== What the task requires ==
Transcribe all the records exactly and omit any images they hold.

(Pictures with circuit source files)
★ ★ ★
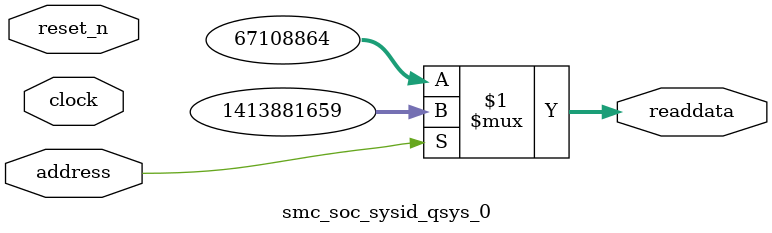
<source format=v>

`timescale 1ns / 1ps
// synthesis translate_on

// turn off superfluous verilog processor warnings 
// altera message_level Level1 
// altera message_off 10034 10035 10036 10037 10230 10240 10030 

module smc_soc_sysid_qsys_0 (
               // inputs:
                address,
                clock,
                reset_n,

               // outputs:
                readdata
             )
;

  output  [ 31: 0] readdata;
  input            address;
  input            clock;
  input            reset_n;

  wire    [ 31: 0] readdata;
  //control_slave, which is an e_avalon_slave
  assign readdata = address ? 1413881659 : 67108864;

endmodule




</source>
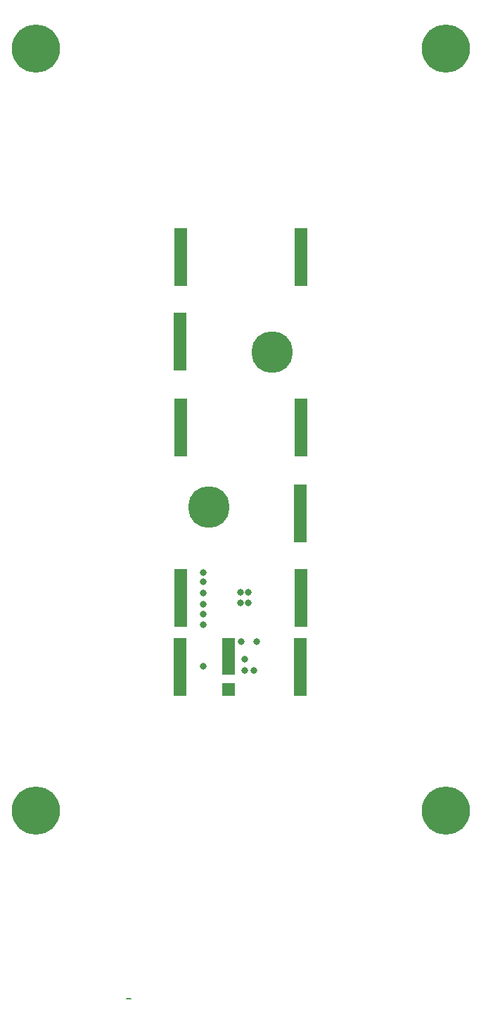
<source format=gtl>
%FSLAX44Y44*%
%MOMM*%
G71*
G01*
G75*
G04 Layer_Physical_Order=1*
G04 Layer_Color=255*
%ADD10R,1.5000X7.0000*%
%ADD11R,1.5000X7.0000*%
%ADD12R,1.5000X1.5000*%
%ADD13R,1.5000X4.4000*%
%ADD14C,0.8000*%
%ADD15C,0.2000*%
%ADD16C,1.0000*%
%ADD17C,5.0000*%
%ADD18C,5.8000*%
%ADD19C,0.8000*%
D10*
X562000Y204250D02*
D03*
X417000Y204250D02*
D03*
X562000Y389000D02*
D03*
X417000Y596000D02*
D03*
D11*
X562500Y492500D02*
D03*
Y287500D02*
D03*
Y697500D02*
D03*
X417500Y287500D02*
D03*
Y697500D02*
D03*
Y492500D02*
D03*
D12*
X475000Y177500D02*
D03*
D13*
Y217500D02*
D03*
D14*
X562500Y282500D02*
Y287500D01*
Y263700D02*
Y287500D01*
D15*
X352500Y-194500D02*
X357500D01*
D16*
X562000Y381000D02*
X562500Y380500D01*
D17*
X452000Y397000D02*
D03*
X528000Y583000D02*
D03*
D18*
X737000Y948000D02*
D03*
X243000D02*
D03*
X737000Y32000D02*
D03*
X243000D02*
D03*
D19*
X489750Y281300D02*
D03*
X498750Y281250D02*
D03*
X489750Y293800D02*
D03*
X498800D02*
D03*
X562750Y378000D02*
D03*
Y389000D02*
D03*
X414000Y520000D02*
D03*
X417000Y235000D02*
D03*
X562750Y400000D02*
D03*
Y411000D02*
D03*
Y367000D02*
D03*
X562000Y298000D02*
D03*
Y289000D02*
D03*
Y279500D02*
D03*
Y307000D02*
D03*
X562250Y270000D02*
D03*
X562000Y229000D02*
D03*
Y220000D02*
D03*
Y211000D02*
D03*
Y202000D02*
D03*
X417000Y224000D02*
D03*
Y213000D02*
D03*
Y202000D02*
D03*
Y191000D02*
D03*
Y306000D02*
D03*
Y295000D02*
D03*
Y284000D02*
D03*
Y317000D02*
D03*
Y273000D02*
D03*
Y608000D02*
D03*
Y597000D02*
D03*
Y586000D02*
D03*
Y619000D02*
D03*
Y575000D02*
D03*
X417500Y709000D02*
D03*
Y698000D02*
D03*
Y687000D02*
D03*
Y720000D02*
D03*
Y676000D02*
D03*
X563000Y675000D02*
D03*
Y719000D02*
D03*
Y686000D02*
D03*
Y697000D02*
D03*
Y708000D02*
D03*
X566000Y475000D02*
D03*
Y465000D02*
D03*
Y511000D02*
D03*
Y520000D02*
D03*
X414000Y511000D02*
D03*
Y474000D02*
D03*
Y465000D02*
D03*
X445000Y318000D02*
D03*
Y268000D02*
D03*
Y255500D02*
D03*
X491000Y235000D02*
D03*
X445000Y280000D02*
D03*
X445022Y306515D02*
D03*
X445000Y293000D02*
D03*
X509000Y235000D02*
D03*
X494750Y213500D02*
D03*
X506250Y200500D02*
D03*
X495000D02*
D03*
X475000Y177500D02*
D03*
Y232250D02*
D03*
X445000Y205500D02*
D03*
M02*

</source>
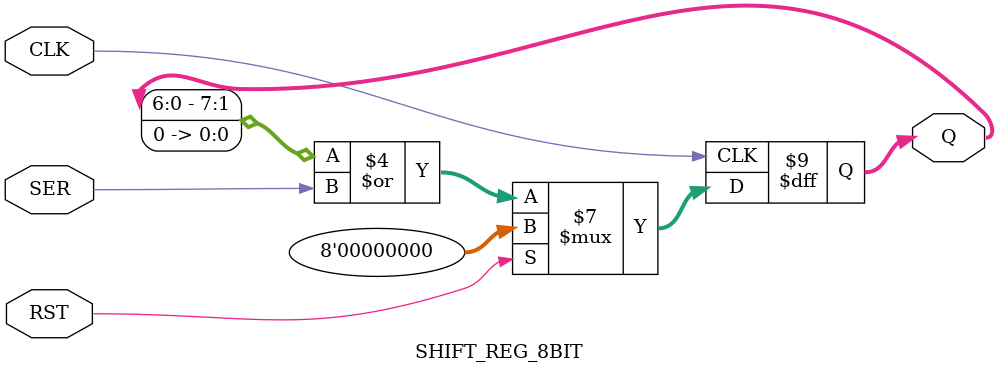
<source format=v>
`timescale 1ns / 1ps

module SHIFT_REG_8BIT(
	input CLK,
	input RST,// Active-low
	input SER,
	output reg [7:0]Q
);
	initial begin
		Q = 0;
	end
	always @(posedge CLK) begin
		if(RST == 1) begin
			Q <= 0;
		end else begin
			Q <= (Q<<1) | SER;
		end
	end

endmodule

</source>
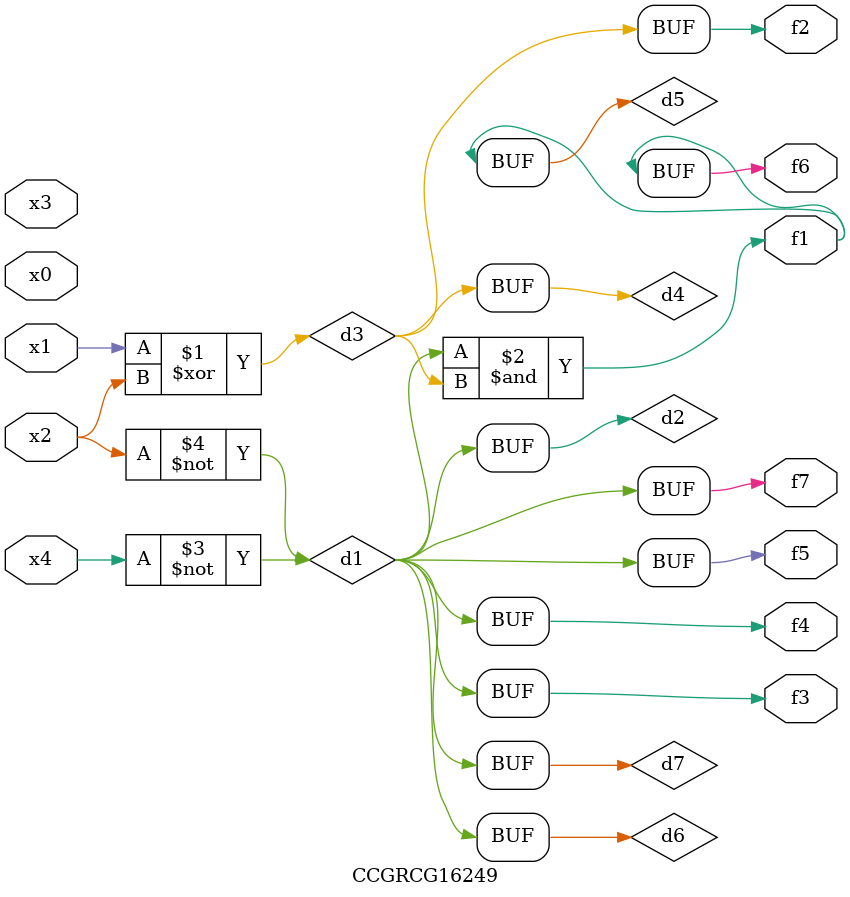
<source format=v>
module CCGRCG16249(
	input x0, x1, x2, x3, x4,
	output f1, f2, f3, f4, f5, f6, f7
);

	wire d1, d2, d3, d4, d5, d6, d7;

	not (d1, x4);
	not (d2, x2);
	xor (d3, x1, x2);
	buf (d4, d3);
	and (d5, d1, d3);
	buf (d6, d1, d2);
	buf (d7, d2);
	assign f1 = d5;
	assign f2 = d4;
	assign f3 = d7;
	assign f4 = d7;
	assign f5 = d7;
	assign f6 = d5;
	assign f7 = d7;
endmodule

</source>
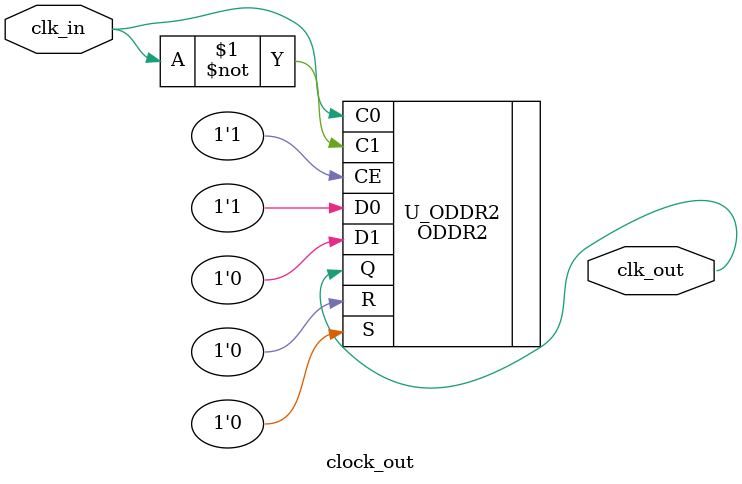
<source format=v>
module clock_out
(
	input clk_in,
	output clk_out
);

	ODDR2 #(
		.DDR_ALIGNMENT("NONE"), // Sets output alignment to "NONE", "C0" or "C1" 
		.INIT(1'b0),    // Sets initial state of the Q output to 1'b0 or 1'b1
		.SRTYPE("ASYNC") // Specifies "SYNC" or "ASYNC" set/reset
		) U_ODDR2
	(
		  .Q(clk_out),   // 1-bit DDR output data
		  .C0(clk_in),   // 1-bit clock input
		  .C1(~clk_in),   // 1-bit clock input
		  .CE(1'b1), // 1-bit clock enable input
		  .D0(1'b1), // 1-bit data input (associated with C0)
		  .D1(1'b0), // 1-bit data input (associated with C1)
		  .R(1'b0),   // 1-bit reset input
		  .S(1'b0)    // 1-bit set input
	);

endmodule 
</source>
★ ★ ★
== Exercise output ==
<source format=v>

`timescale 1ns / 1ps
// synthesis translate_on

// turn off superfluous verilog processor warnings 
// altera message_level Level1 
// altera message_off 10034 10035 10036 10037 10230 10240 10030 

module smc_soc_sysid_qsys_0 (
               // inputs:
                address,
                clock,
                reset_n,

               // outputs:
                readdata
             )
;

  output  [ 31: 0] readdata;
  input            address;
  input            clock;
  input            reset_n;

  wire    [ 31: 0] readdata;
  //control_slave, which is an e_avalon_slave
  assign readdata = address ? 1413881659 : 67108864;

endmodule




</source>
<source format=gtl>
%FSLAX44Y44*%
%MOMM*%
G71*
G01*
G75*
G04 Layer_Physical_Order=1*
G04 Layer_Color=255*
%ADD10R,1.5000X7.0000*%
%ADD11R,1.5000X7.0000*%
%ADD12R,1.5000X1.5000*%
%ADD13R,1.5000X4.4000*%
%ADD14C,0.8000*%
%ADD15C,0.2000*%
%ADD16C,1.0000*%
%ADD17C,5.0000*%
%ADD18C,5.8000*%
%ADD19C,0.8000*%
D10*
X562000Y204250D02*
D03*
X417000Y204250D02*
D03*
X562000Y389000D02*
D03*
X417000Y596000D02*
D03*
D11*
X562500Y492500D02*
D03*
Y287500D02*
D03*
Y697500D02*
D03*
X417500Y287500D02*
D03*
Y697500D02*
D03*
Y492500D02*
D03*
D12*
X475000Y177500D02*
D03*
D13*
Y217500D02*
D03*
D14*
X562500Y282500D02*
Y287500D01*
Y263700D02*
Y287500D01*
D15*
X352500Y-194500D02*
X357500D01*
D16*
X562000Y381000D02*
X562500Y380500D01*
D17*
X452000Y397000D02*
D03*
X528000Y583000D02*
D03*
D18*
X737000Y948000D02*
D03*
X243000D02*
D03*
X737000Y32000D02*
D03*
X243000D02*
D03*
D19*
X489750Y281300D02*
D03*
X498750Y281250D02*
D03*
X489750Y293800D02*
D03*
X498800D02*
D03*
X562750Y378000D02*
D03*
Y389000D02*
D03*
X414000Y520000D02*
D03*
X417000Y235000D02*
D03*
X562750Y400000D02*
D03*
Y411000D02*
D03*
Y367000D02*
D03*
X562000Y298000D02*
D03*
Y289000D02*
D03*
Y279500D02*
D03*
Y307000D02*
D03*
X562250Y270000D02*
D03*
X562000Y229000D02*
D03*
Y220000D02*
D03*
Y211000D02*
D03*
Y202000D02*
D03*
X417000Y224000D02*
D03*
Y213000D02*
D03*
Y202000D02*
D03*
Y191000D02*
D03*
Y306000D02*
D03*
Y295000D02*
D03*
Y284000D02*
D03*
Y317000D02*
D03*
Y273000D02*
D03*
Y608000D02*
D03*
Y597000D02*
D03*
Y586000D02*
D03*
Y619000D02*
D03*
Y575000D02*
D03*
X417500Y709000D02*
D03*
Y698000D02*
D03*
Y687000D02*
D03*
Y720000D02*
D03*
Y676000D02*
D03*
X563000Y675000D02*
D03*
Y719000D02*
D03*
Y686000D02*
D03*
Y697000D02*
D03*
Y708000D02*
D03*
X566000Y475000D02*
D03*
Y465000D02*
D03*
Y511000D02*
D03*
Y520000D02*
D03*
X414000Y511000D02*
D03*
Y474000D02*
D03*
Y465000D02*
D03*
X445000Y318000D02*
D03*
Y268000D02*
D03*
Y255500D02*
D03*
X491000Y235000D02*
D03*
X445000Y280000D02*
D03*
X445022Y306515D02*
D03*
X445000Y293000D02*
D03*
X509000Y235000D02*
D03*
X494750Y213500D02*
D03*
X506250Y200500D02*
D03*
X495000D02*
D03*
X475000Y177500D02*
D03*
Y232250D02*
D03*
X445000Y205500D02*
D03*
M02*

</source>
<source format=v>
`timescale 1ns / 1ps

module SHIFT_REG_8BIT(
	input CLK,
	input RST,// Active-low
	input SER,
	output reg [7:0]Q
);
	initial begin
		Q = 0;
	end
	always @(posedge CLK) begin
		if(RST == 1) begin
			Q <= 0;
		end else begin
			Q <= (Q<<1) | SER;
		end
	end

endmodule

</source>
<source format=v>
module CCGRCG16249(
	input x0, x1, x2, x3, x4,
	output f1, f2, f3, f4, f5, f6, f7
);

	wire d1, d2, d3, d4, d5, d6, d7;

	not (d1, x4);
	not (d2, x2);
	xor (d3, x1, x2);
	buf (d4, d3);
	and (d5, d1, d3);
	buf (d6, d1, d2);
	buf (d7, d2);
	assign f1 = d5;
	assign f2 = d4;
	assign f3 = d7;
	assign f4 = d7;
	assign f5 = d7;
	assign f6 = d5;
	assign f7 = d7;
endmodule

</source>
<source format=v>
module clock_out
(
	input clk_in,
	output clk_out
);

	ODDR2 #(
		.DDR_ALIGNMENT("NONE"), // Sets output alignment to "NONE", "C0" or "C1" 
		.INIT(1'b0),    // Sets initial state of the Q output to 1'b0 or 1'b1
		.SRTYPE("ASYNC") // Specifies "SYNC" or "ASYNC" set/reset
		) U_ODDR2
	(
		  .Q(clk_out),   // 1-bit DDR output data
		  .C0(clk_in),   // 1-bit clock input
		  .C1(~clk_in),   // 1-bit clock input
		  .CE(1'b1), // 1-bit clock enable input
		  .D0(1'b1), // 1-bit data input (associated with C0)
		  .D1(1'b0), // 1-bit data input (associated with C1)
		  .R(1'b0),   // 1-bit reset input
		  .S(1'b0)    // 1-bit set input
	);

endmodule 
</source>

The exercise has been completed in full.